▶ **PROBLEM DESCRIPTION**: According to the excerpt, why did the letter writer never think Mitt had a real chance of winning? Answer in one to three sentences.

This post by Roger Magnuson on Powerline explains it 1000X better than I can:

http://www.powerlineblog.com/archives/2012/11/roger-magnuson-thoughts-on-the-debacle.php

John,

For what it’s worth, a few thoughts on the debacle.

As I mentioned in our intermittent club pub conversations on the subject of Moderate Mitt, I never thought he would have any real chance of beating the worst president imaginable. I never thought otherwise at any stage of the campaign.

While I respected your always incredibly informed political acumen, the simple truth for me is that wets never win. Never. Or as I mentioned to Herman Cain in LA a few months back, you never beat a demagogic vision with no vision.

Put another way, if I tried high profile cases using consultants like Stuart Stevens, I would spend boatloads of my clients’ money, and end up lamenting that it seemed impossible to lose because we had such great arguments, and ultimately blame the stupid fact finders and the demographics of the jury and their “baggage.” We’ve both seen our share of big firm litigators in that mode, haven’t we, thankfully usually on the other side.

I only know one way to win these arguments: by putting overwhelming intellectual, moral and affective pressure on the other side until my metaphors imprison and prevail. Get the theory and attack and define relentlessly, albeit of course with charm. :)

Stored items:
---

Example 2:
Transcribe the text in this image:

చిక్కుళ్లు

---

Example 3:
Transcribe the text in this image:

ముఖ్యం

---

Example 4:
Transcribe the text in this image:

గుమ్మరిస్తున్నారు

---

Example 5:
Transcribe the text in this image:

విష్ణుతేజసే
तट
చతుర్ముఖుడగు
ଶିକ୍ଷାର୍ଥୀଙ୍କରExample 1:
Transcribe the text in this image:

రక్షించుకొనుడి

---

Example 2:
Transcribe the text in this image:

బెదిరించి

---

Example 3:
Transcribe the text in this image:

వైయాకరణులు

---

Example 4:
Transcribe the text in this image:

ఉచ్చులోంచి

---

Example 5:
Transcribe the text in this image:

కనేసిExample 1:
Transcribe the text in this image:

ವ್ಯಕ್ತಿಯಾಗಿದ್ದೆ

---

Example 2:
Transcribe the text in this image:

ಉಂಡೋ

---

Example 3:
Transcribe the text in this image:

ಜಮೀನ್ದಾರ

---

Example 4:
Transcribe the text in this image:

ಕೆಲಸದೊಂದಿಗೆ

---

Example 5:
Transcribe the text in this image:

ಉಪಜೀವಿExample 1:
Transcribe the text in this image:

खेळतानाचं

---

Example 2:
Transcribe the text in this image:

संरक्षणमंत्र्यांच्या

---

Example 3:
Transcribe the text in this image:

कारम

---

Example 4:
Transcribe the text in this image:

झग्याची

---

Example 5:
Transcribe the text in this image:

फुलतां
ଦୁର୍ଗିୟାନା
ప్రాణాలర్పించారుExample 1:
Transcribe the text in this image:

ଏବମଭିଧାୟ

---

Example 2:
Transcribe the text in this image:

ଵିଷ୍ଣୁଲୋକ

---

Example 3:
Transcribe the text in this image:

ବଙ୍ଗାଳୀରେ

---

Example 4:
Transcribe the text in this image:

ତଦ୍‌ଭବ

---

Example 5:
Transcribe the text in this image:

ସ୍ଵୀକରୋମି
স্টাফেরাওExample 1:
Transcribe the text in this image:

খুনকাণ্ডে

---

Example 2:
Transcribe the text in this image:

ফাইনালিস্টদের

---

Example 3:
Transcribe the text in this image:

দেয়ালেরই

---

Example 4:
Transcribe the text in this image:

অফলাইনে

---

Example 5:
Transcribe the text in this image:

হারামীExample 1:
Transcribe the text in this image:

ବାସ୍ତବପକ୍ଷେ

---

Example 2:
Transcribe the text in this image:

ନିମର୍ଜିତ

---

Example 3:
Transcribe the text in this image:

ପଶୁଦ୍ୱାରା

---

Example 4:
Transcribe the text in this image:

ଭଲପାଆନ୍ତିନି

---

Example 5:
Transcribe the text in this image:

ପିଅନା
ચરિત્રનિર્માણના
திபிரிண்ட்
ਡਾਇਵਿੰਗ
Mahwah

▶ **THE RESPONSE**: The writer believed that "wets never win," and that you never beat a demagogic vision with no vision. In the writer's view, Moderate Mitt offered no vision against the worst president imaginable.